For most shared file access needs on Azure Kubernetes Service (AKS) the use of the Azure Files service is adequate. Now with the ability to provision Azure Files on a Premium Storage Account on AKS clusters with Kubernetes 1.13+, the overall performance of shared file access is even more performant.
What many have noticed however is that the type of files and access pattern will determine the performance characteristics of the shared file system. The overall consensus is that Azure Files performance best with large file read/write IO sizes. Also the way performance is provisioned is based on provisioned capacity so many times you may need to allocate more capacity than really needed, to attain the performance target desired. A better description of this is available here: Planning for Azure Files deployment
With AKS another option exists however thanks to the CNCF incubating project called Rook. Rook allows operators to provision a shared file service within cluster backed by Azure Disks which have higher performance characteristics in general. Rook can host File, Block and Object Storage in an automated way leveraging native cloud storage solutions. The Rook operator for Kubernetes extends this capability to offer automated deployment, bootstrapping, configuration, provisioning, scaling, upgrading, migration, disaster recovery, monitoring, and resource management.

## Input data

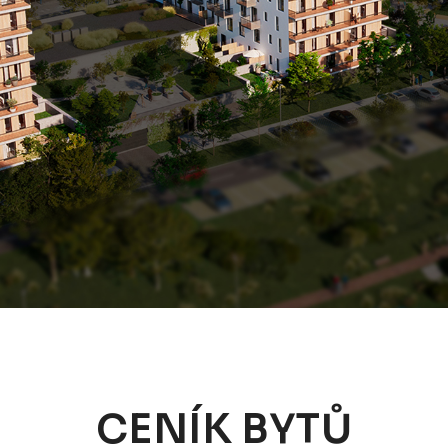
CENÍK BYTŮ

## Required actions
1/ Name every kind of storage that the passage on shared file storage for AKS says Rook can host.
2/ Carry the passage on shared file storage for AKS forward from its final sentence.
The listing has no connection to the passage on shared file storage for AKS.

## Responses by task
1/ File, Block, Object

2/
Rook offers many Cloud Native Storage specifications including Ceph, EdgeFS and others. It uses the FlexVolume driver to integrate with Kubernetes. In AKS the FlexVolume plugin directory is non-standard and the kubelet is pre-configured to use that directory. This makes it easy to modify the default Rook deployment to use a specific plugin directory.
Let's start from the beginning:
We add taints to our nodes to make sure that no pods will be scheduled on this nodepool as long as we explicitly tolerate it. We want to have these nodes exclusively for storage pods. You can also assign the size of the nodes for this nodepool to get maximum IO based on disk configuration by using the --node-vm-size parameter. For sizing your nodes based on required disk IO performance read the guidance here.
az aks nodepool add --cluster-name <AKS_CLUSTER_NAME> \
--name npstorage --resource-group <AKS_CLUSTER_RG> \
--node-count 3 \
--node-taints storage-node=true:NoScheduleWe should now have additional Nodes in our cluster for the second node pool.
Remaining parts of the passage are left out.